Movimentos normais dependem da contração coordenada de um músculo com o relaxamento do outro. Por exemplo, seu bíceps flexiona seu braço e seu tríceps o prolonga. Se ambos os seus tríceps e bíceps se contraem ao mesmo tempo, o braço tende, mas não se move. De fato, se os músculos se contraem simultaneamente e involuntariamente, a parte do corpo pode ser torcida em posturas anormais.

Isso é o que acontece na distonia.

A distonia pode afetar qualquer parte do corpo, incluindo braços, pernas, tronco, pescoço, pálpebras ou rosto. Uma das formas mais conhecidas de distonia é a cãibra do escritor, que afeta a mão ao escrever. Este é um exemplo de distonia específica da tarefa, mas a distonia também pode acontecer a qualquer momento. Pode ser intermitente, sustentado, rítmico ou trêmulo. Como muitos problemas neurológicos, a distonia é agravada pelo estresse ou pela fadiga.

Para ajudar a tratar a distonia, ajuda a categorizar o problema. Existem várias maneiras de classificar a distonia, incluindo a idade de início, a distribuição corporal, a causa da distonia e a genética.

Idade de início

Quando alguém com menos de 26 anos sofre de distonia, isso é considerado de início precoce. Embora não saibamos por que, a distonia precoce tende a começar mais nas pernas do que nos braços. Freqüentemente, a causa é genética.

Com mais de 26 anos, a distonia é mais comum no pescoço e nos braços do que nas pernas.

Em vez de ser primariamente genética em causa, a distonia em pessoas mais velhas tende a ser mais associada ou causada por outros fatores, embora a distonia de causa desconhecida ainda seja freqüente.

Por exemplo, uma das causas mais comuns da distonia é uma reação a um medicamento como o Reglan , que é usado para tratar problemas gastrointestinais.

Vários outros distúrbios do sistema nervoso central se tornam mais comuns à medida que envelhecemos e também podem levar à distonia. Exemplos incluem doença de Parkinson , lesão cerebral traumática ou acidente vascular cerebral .

Distribuição Corporal

A distonia também pode ser classificada por distribuição corporal. Talvez a mais comum seja a distonia focal, o que significa que apenas uma parte do corpo é afetada, como na cãibra do escritor.

Os neurologistas têm nomes especiais para alguns tipos comuns de distonia focal. Por exemplo, uma distonia contorcida do pescoço é chamada de torcicolo, e a distonia das pálpebras é chamada de blefarospasmo.

Na distonia segmentar, duas regiões do corpo conectadas entre si são afetadas e, na distonia multifocal, duas regiões do corpo não relacionadas são distônicas.

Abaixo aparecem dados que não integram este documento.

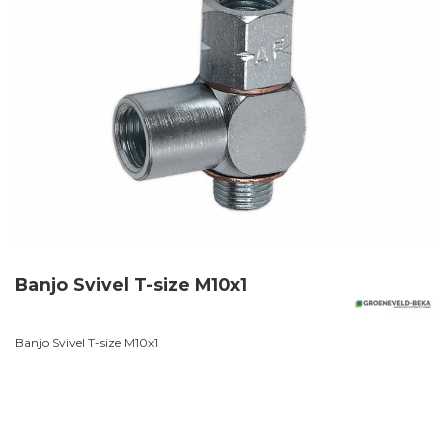
Banjo Svivel T-size M10x1
Banjo Svivel T-size M10x1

Na hemidistonia, metade do corpo é afetada. Finalmente, na distonia generalizada, ambas as pernas e pelo menos uma parte adicional do corpo é distônica. Isso pode representar um distúrbio genético grave ou, se ocorrer de uma só vez, pode ser o resultado de uma reação a um medicamento.

Causas da distonia

Na distonia primária, não há lesão ou doença subjacente conhecida. A distonia pode ser devida a uma mutação genética, como na distonia de torção idiopática DYT1, ou pode ser devido a outras causas desconhecidas.

Existem dezenas de formas herdadas de distonia.

O mais comum é o DYT1, que começa no braço e na perna por volta dos 13 anos. Sessenta e sete por cento do tempo, evolui para uma distonia multifocal ou generalizada. Outras formas de distonia genética são menos comuns, incluindo a síndrome de Lubag, a síndrome de Segawa e outras. Cada tipo de distonia possui características distintas. Por exemplo, a síndrome de Lubag afeta os homens predominantemente. A distonia da síndrome de Segawa tem sintomas que pioram à noite e responde bem à medicação com levodopa mais comumente usada para tratar a doença de Parkinson.

Na distonia secundária, a distonia é causada por algum tipo de dano ao sistema nervoso, como lesão por acidente vascular cerebral, ou um efeito colateral da medicação .

As doenças neurodegenerativas, como a doença de Parkinson, a doença de Wilson, a doença de Huntington e alguns distúrbios mitocondriais também podem levar à distonia.

Às vezes, nenhuma causa da distonia é encontrada. Isso não significa que a distonia não pode ser tratada, no entanto. Fisioterapia , medicamentos orais e injetáveis ​​e até mesmo opções cirúrgicas como a estimulação cerebral profunda podem ser úteis. Em muitos casos de distonia causada por um efeito colateral da droga, um Benadryl simples pode resolver o problema. Com tantas opções de tratamento disponíveis, é importante que as pessoas com distonia consultem um profissional médico para obter a ajuda de que precisam.